Professional Jockeys Association back rapid saliva cocaine tests after banned jockey Philip Prince gave sample 56 times the limit
- The pilot scheme will be launched by the BHA in the spring
- Immediate results will allow jockeys to be prevented from riding on the day
- Philip Prince became the latest jockey to be banned for for cocaine on Thursday
The Professional Jockeys Association have welcomed a saliva testing trial which will instantly return a positive test if riders have cocaine in their system.
Immediate results will allow jockeys to be prevented from riding on the day when their potentially impaired judgment could put colleagues and horses at risk.
The pilot scheme, which will be launched by the BHA in the spring, should also detect other recreational drugs. A positive saliva test will be followed by a confirmatory urine test which would be used in any investigation or disciplinary action.
The rapid saliva tests will allow jockeys to be prevented from riding on the day
Should the pilot prove successful, racing would become the first major sport in Britain to use on-the-day screening for banned substances through oral swabs. Low costs will also allow for increased testing.

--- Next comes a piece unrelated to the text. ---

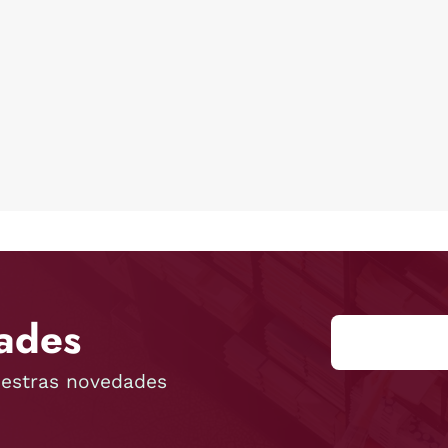
ades
uestras novedades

The announcement came on the day that jockey Philip Prince was banned for six months by a BHA disciplinary panel after testing positive for a metabolite of cocaine when riding at Wolverhampton on November 19.
The panel was told that Prince returned a ‘concerningly high’ level of cocaine — 56 times above the testing threshold — after admitting he was a ‘regular user’.

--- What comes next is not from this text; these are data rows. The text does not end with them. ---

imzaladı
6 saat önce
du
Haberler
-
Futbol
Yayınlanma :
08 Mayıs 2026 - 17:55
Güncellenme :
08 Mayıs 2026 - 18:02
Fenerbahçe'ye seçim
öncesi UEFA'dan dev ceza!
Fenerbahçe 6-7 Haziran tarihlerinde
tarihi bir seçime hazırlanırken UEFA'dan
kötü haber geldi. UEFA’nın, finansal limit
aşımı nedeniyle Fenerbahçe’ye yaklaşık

Prince, 28, gave his evidence via a video call from a rehabilitation centre and later released a statement which said he was looking forward to getting ‘back in racing and free from addiction’.
Paul Struthers, chief executive of the PJA, said: ‘Addiction of any sort is a terrible thing and we are there to support any of our members who need it. ‘We’ve been working closely with the BHA on the proposed pilot of saliva testing and very much welcome it.’